“Where do sidewalks come from?” My niece is six years old and so profound. In my mind she is, anyway. After asking this question, we walked on in contemplative silence. Where did sidewalks come from? Where does anything we use on a daily basis come from? “Where do you think they come from?” I countered her question while pulling out my smartphone to investigate. Needless to say, her idea of their origin was much grander than what I found. A simple conversation with a six-year-old philosopher slapped me with a powerful paradigm shift. I found myself paying attention to light poles, stop lights, fire hydrants, coffee shops, computers, cell phones . . . the list goes on! It was incredible to realize just how easily I disregarded these and many other inventions as commonplace items; they had always existed in my mind. I never stop to think about how different life might have been without them. How different life was without them. I remembered spending my high school years wishing I had a portable phone that I could carry around with me everywhere. Now I carry it begrudgingly, resisting the urge to disconnect and toss it into a gutter each time it buzzes. How things change. The beauty of our human condition is that we acclimate to our current environments. This feature of evolution allows us to push forward into new and uncharted territory, every single day.
So where do inventions come from? Ultimately what are they? How do people come up with them? I felt as though I had stepped into the shoes of a child, explaining away the creation of incredible technology with modern day wizards, geniuses, and master trade smiths. I imagined labs and bubbling test tubes. Once more I found myself turning to technology to answer my questions. My mind was once again blown away by facts that quickly explained away the magic my imagination had conjured. The wizards behind the curtain were people—most were just individuals or companies who had seen a problem and instead of wishing there was a better way or a shortcut, simply searched for a solution: rolling benches, twisted forks, universal wrapping paper. All of these were upgraded versions of preexisting inventions.
Other Inventors stumbled into their creations while working on completely unrelated subject matters. For instance, a British pharmacist inadvertently discovered the concept of matches back in the early 1800’s while scraping chemical build up from his stirring stick, accidentally sparking it on fire. Though he had no interest in patenting the idea, others stepped up to the challenge, evolving them into the smaller, safer, and more efficient matches we use today. Sticky notes were created by an engineer trying to fabricate an adhesive strong enough for aerospace application. The best part? The invention had been written off by the company he was contracted by! They didn’t see it’s purpose, so it was shelved for over five years before another engineer working for the same company, who had heard of his invention used the Acrylate Copolymer Microspheres to keep his choir sheets from falling away while in use. Working together with a team, the engineers discovered that instead of applying smaller pieces to a larger surface that had been sprayed with the adhesive, they were better served adding it to smaller pieces of paper, making them portable, reusable, and fun to look at was the best thing they could have done for the world of office space.
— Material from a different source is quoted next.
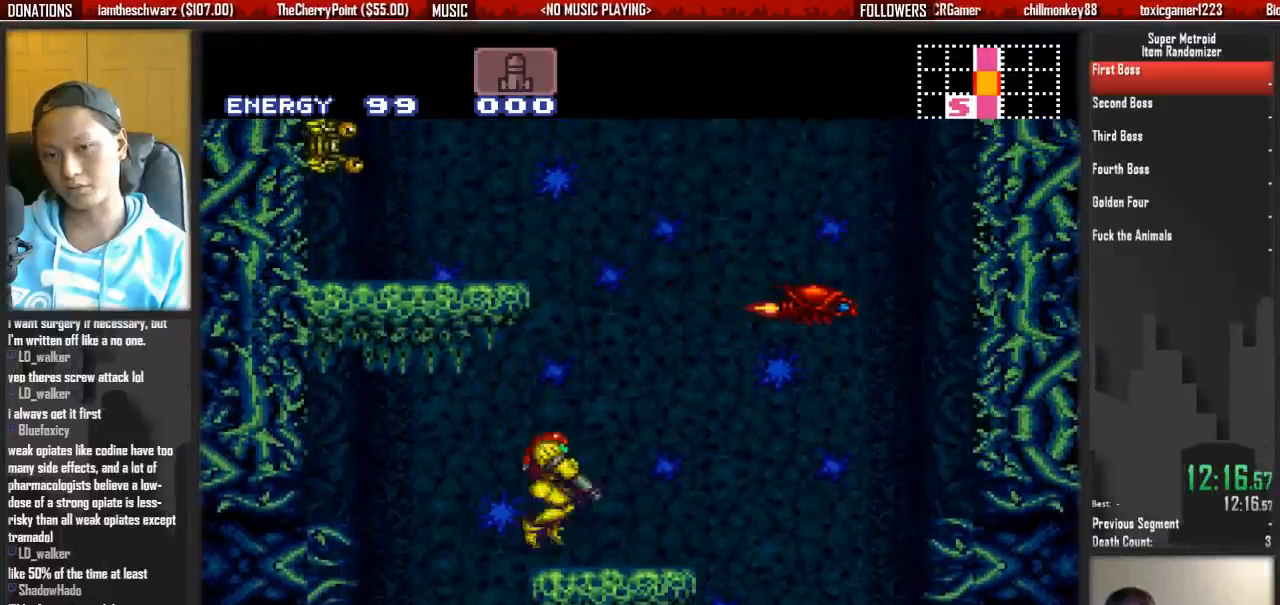
{"dt_ms": 500, "buttons": ["A", "DPAD_LEFT"], "events": [[117, "B", "down"], [117, "L1", "up"], [200, "A", "down"], [200, "B", "up"], [200, "DPAD_RIGHT", "up"], [283, "DPAD_LEFT", "down"]]}
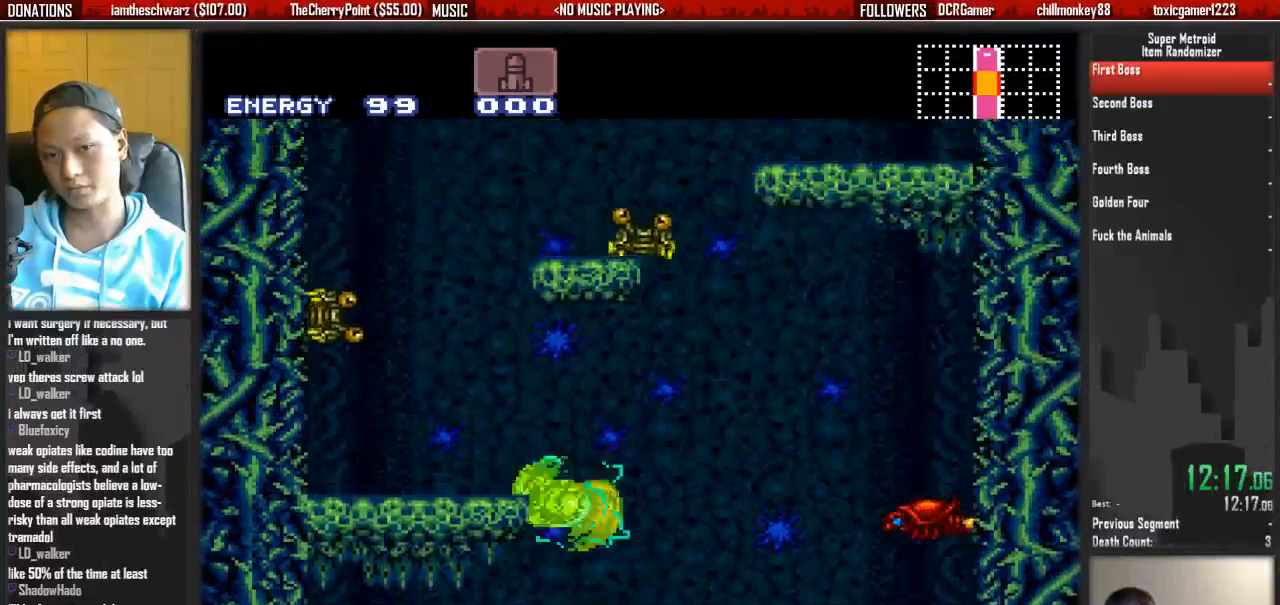
{"dt_ms": 500, "buttons": ["A", "DPAD_LEFT"], "events": [[83, "A", "up"], [167, "L1", "down"], [333, "B", "down"], [333, "L1", "up"], [483, "A", "down"], [483, "B", "up"]]}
Antifreeze, the microwave oven, and so many more inventions were happy accidents created and distributed by individuals who saw the discovery as a way for society to profit (along with themselves). The point is, not everything comes with a stroke of genius. Sometimes simply being aware of the world around us can lead to the creation of the next “big thing.” You want to read the newspaper but don’t want to carry it around? There is an app for that. You want to find a scenic area to run? Look no further; the answer is a point and click away. After seeing the world in this light, its magic was rekindled. Whenever I catch myself lost in thought, or thoughtlessly wandering to my destination, I remember the sidewalks. I choose to look around me and take in what others have created. Anytime I begin to lose faith in humanity, I am able to regain confidence through the examining the things they’ve created. People are awesome. I challenge any brave soul willing to tap into their inner child to take a look around the next time you are out and about. By doing this, you allow yourself the ability to question the way things work, and to open a can of creativity that may lead you to create the next “big” invention.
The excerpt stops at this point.